No entanto, embora seja um vilão do clima, o
metano também representa um papel importante na demanda energética diária, como
componente principal do gás natural e do biogás. E, através de métodos
inovadores, pode até mesmo ajudar a movimentar veículos e sistemas de calefação
sem impacto climático.
Graças a novas técnicas de propulsão, carros
movidos a metano já circulam há algum tempo na Europa: atualmente são poucos,
mas seu número poderá aumentar no futuro. Metano sintético é gerado através do
processo "power to gas", explica Christian Bach, do instituto suíço
Empa, de pesquisas de materiais e tecnologia.
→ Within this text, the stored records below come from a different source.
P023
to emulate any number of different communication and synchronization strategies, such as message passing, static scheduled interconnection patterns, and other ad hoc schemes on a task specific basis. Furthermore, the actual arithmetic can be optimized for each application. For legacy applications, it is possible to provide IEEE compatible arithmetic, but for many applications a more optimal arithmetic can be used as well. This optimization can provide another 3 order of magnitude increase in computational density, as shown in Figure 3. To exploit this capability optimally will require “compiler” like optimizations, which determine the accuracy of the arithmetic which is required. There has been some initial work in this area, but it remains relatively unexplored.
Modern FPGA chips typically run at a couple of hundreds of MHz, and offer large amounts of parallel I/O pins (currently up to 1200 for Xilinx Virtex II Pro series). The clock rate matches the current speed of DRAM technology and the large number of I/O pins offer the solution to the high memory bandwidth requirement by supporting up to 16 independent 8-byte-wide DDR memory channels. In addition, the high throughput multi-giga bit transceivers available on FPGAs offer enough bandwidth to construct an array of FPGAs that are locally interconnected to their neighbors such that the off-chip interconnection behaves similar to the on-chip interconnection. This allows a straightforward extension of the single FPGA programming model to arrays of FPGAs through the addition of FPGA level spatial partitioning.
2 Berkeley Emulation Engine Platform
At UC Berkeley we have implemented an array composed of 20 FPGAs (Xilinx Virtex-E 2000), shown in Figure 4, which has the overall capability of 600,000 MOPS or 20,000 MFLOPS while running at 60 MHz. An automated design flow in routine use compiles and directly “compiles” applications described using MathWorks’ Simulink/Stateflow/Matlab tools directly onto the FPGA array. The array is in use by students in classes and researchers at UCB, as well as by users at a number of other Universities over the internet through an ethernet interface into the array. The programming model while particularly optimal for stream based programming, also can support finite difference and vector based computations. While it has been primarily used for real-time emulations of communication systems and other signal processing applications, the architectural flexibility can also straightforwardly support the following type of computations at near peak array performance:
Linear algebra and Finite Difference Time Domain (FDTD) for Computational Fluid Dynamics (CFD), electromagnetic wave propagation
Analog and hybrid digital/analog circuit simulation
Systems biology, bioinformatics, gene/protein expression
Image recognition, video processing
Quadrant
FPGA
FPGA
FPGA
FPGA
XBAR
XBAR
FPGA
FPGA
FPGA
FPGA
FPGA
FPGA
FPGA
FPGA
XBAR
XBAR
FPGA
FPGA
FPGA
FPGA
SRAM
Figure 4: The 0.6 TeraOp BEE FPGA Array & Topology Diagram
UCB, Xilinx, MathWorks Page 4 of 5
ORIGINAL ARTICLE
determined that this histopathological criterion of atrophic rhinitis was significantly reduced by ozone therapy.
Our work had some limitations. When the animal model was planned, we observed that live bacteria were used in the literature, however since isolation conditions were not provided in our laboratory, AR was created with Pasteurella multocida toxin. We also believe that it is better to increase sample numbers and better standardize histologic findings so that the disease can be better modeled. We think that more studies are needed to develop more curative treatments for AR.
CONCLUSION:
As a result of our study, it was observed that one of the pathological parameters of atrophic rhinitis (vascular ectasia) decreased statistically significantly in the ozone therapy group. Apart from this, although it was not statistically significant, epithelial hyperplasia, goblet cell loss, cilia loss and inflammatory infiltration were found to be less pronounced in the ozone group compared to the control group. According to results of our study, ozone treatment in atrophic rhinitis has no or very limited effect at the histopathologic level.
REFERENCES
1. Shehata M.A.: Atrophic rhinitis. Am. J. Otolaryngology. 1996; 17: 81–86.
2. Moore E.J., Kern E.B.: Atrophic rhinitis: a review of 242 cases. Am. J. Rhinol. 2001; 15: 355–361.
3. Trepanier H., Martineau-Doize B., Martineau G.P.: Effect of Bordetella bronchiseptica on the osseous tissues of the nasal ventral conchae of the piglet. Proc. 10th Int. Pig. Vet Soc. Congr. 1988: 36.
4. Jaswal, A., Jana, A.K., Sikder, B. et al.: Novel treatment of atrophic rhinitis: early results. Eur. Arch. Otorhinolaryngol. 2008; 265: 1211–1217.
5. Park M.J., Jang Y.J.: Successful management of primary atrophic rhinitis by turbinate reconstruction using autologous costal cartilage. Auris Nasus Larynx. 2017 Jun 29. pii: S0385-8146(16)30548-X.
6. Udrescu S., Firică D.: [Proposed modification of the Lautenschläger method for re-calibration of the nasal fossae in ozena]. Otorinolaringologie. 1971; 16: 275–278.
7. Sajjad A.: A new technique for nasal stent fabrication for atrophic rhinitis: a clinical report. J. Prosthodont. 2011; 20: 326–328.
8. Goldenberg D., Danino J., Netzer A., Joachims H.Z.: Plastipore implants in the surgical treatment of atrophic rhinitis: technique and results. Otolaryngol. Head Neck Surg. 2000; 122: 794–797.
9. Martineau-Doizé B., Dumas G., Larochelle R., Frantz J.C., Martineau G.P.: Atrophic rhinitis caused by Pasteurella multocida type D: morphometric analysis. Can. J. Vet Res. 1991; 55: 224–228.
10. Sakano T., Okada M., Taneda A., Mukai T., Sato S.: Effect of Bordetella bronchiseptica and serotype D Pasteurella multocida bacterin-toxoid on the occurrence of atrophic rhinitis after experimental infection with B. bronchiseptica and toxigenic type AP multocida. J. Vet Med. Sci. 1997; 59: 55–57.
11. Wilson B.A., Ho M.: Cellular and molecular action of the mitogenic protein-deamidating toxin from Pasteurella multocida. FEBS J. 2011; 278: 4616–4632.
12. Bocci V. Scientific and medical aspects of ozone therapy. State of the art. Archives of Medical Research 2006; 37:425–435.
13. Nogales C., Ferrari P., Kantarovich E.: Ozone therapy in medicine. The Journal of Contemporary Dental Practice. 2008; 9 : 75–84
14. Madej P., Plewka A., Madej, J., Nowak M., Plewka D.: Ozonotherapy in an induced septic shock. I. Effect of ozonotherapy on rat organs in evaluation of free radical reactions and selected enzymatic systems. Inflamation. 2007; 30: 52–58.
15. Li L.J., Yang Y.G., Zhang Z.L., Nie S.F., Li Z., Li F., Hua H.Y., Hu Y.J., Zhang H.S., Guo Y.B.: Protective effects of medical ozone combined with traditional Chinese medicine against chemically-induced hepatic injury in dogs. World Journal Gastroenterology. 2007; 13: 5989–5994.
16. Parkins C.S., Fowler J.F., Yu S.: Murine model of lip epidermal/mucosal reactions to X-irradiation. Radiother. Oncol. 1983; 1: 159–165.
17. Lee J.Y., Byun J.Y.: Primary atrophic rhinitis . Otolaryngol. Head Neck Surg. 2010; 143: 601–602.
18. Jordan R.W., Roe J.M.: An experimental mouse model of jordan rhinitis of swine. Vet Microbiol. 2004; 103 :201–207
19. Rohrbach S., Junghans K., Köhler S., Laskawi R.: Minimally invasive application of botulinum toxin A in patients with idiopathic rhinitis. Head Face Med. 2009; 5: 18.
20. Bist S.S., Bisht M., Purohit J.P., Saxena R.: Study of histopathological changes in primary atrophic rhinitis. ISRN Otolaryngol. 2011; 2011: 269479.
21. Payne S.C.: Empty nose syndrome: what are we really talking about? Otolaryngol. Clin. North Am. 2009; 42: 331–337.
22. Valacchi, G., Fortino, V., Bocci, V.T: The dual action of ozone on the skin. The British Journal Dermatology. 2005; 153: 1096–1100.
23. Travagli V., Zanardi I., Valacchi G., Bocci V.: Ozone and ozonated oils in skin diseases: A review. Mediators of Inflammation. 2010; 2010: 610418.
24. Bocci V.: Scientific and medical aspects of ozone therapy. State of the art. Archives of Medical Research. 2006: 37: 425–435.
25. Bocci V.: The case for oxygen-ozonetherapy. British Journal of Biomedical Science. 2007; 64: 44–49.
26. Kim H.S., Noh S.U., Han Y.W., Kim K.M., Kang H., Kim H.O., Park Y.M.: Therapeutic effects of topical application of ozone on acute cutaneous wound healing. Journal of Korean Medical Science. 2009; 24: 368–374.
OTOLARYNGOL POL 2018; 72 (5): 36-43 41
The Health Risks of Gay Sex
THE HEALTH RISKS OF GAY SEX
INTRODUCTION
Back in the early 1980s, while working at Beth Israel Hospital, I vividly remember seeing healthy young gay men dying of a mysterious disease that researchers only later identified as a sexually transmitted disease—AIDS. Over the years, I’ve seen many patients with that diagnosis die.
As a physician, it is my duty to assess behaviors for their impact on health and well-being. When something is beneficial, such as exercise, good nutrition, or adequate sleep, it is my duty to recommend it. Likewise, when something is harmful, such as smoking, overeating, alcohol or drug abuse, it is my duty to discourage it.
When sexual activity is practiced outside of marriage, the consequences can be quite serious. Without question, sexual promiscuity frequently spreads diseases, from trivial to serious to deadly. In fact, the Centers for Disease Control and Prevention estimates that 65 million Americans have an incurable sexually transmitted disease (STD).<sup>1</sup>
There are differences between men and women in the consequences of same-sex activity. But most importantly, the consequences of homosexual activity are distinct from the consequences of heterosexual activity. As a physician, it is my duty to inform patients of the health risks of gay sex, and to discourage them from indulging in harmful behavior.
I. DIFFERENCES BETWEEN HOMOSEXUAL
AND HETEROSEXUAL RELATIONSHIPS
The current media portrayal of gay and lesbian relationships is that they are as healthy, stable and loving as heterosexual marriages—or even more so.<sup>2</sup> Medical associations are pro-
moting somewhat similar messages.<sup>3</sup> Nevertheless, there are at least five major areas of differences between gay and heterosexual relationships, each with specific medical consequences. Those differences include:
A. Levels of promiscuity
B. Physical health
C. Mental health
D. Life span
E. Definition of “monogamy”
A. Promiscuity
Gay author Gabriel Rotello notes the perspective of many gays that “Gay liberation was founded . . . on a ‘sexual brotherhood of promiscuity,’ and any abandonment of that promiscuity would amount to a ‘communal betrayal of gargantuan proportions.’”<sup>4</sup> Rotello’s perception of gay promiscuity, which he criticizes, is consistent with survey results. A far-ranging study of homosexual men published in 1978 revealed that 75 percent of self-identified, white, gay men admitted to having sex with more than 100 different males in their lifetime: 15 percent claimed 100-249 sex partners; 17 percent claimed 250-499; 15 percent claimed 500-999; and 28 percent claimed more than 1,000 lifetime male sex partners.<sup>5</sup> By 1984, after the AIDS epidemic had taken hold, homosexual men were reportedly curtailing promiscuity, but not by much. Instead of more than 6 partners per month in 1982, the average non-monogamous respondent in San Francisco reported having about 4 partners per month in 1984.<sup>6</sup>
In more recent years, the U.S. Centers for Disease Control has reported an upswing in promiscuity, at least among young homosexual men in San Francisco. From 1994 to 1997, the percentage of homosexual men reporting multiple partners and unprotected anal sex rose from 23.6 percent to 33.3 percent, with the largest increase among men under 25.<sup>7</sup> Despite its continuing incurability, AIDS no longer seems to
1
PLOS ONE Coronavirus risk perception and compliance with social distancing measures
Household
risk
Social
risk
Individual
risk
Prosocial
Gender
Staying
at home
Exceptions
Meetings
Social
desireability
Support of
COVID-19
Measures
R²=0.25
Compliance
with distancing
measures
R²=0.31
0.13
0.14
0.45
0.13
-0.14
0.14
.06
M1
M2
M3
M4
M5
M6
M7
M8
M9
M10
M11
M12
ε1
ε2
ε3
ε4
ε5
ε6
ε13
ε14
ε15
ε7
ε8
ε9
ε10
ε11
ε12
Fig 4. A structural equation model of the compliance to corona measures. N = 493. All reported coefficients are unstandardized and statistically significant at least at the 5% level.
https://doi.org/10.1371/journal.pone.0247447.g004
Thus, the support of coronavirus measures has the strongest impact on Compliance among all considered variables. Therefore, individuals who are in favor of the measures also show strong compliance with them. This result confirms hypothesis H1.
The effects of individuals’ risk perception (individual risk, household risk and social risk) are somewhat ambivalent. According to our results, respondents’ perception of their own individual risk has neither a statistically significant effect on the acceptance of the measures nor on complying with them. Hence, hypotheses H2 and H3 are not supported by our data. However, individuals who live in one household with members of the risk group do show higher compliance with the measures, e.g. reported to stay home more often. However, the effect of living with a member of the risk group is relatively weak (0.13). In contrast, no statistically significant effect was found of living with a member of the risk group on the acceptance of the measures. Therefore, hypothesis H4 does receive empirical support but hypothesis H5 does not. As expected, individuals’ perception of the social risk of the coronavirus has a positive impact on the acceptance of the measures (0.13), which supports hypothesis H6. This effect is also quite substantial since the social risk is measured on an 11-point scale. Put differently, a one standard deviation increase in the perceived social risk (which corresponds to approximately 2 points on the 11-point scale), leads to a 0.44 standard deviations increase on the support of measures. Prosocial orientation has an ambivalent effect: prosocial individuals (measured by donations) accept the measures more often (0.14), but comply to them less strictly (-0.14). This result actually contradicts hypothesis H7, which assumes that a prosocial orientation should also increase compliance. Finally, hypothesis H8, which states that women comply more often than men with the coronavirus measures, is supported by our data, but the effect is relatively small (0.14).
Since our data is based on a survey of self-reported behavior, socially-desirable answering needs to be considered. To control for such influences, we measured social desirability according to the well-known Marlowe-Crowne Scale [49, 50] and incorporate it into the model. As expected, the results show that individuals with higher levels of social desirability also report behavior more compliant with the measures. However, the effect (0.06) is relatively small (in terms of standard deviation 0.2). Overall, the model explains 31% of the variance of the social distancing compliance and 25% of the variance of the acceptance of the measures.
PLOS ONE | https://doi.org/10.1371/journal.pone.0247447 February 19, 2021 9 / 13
"Primeiro, realiza-se uma eletrólise, em
que se produz hidrogênio puro", utilizando o excedente de energia de
fontes eólicas ou solares. Normalmente esse excedente se perde, se não há
espaço para armazenamento ou se a rede elétrica não é ampla o suficiente. Em
seguida o hidrogênio é combinado com CO2, resultando em metano, a ser utilizado
em automóveis ou no aquecimento.
O dióxido de carbono necessário ao processo
precisa ser primeiro captado nas fábricas ou extraído da atmosfera. Para esse
assim chamado carbon engineering existem numerosas ideias e testes
preliminares. Extrair diretamente o próprio metano do ar é quase impossível ou
exige energia excessiva, devido à densidade muito baixa.
Na combustão, o metano se decompõe novamente
em CO2 e hidrogênio. O processo é climaticamente neutro, pois no fim a
quantidade de CO2 que sai pelo escapamento é, no máximo, a mesma que foi
filtrada do ar. No momento ainda se desperdiça muita energia no processo,
tornando pouco praticável seu emprego em grande escala. Entretanto esse tipo de
ideia ajuda a reduzir tanto o CO2 quanto o metano, para que talvez ainda se
alcancem as metas do Acordo de Paris.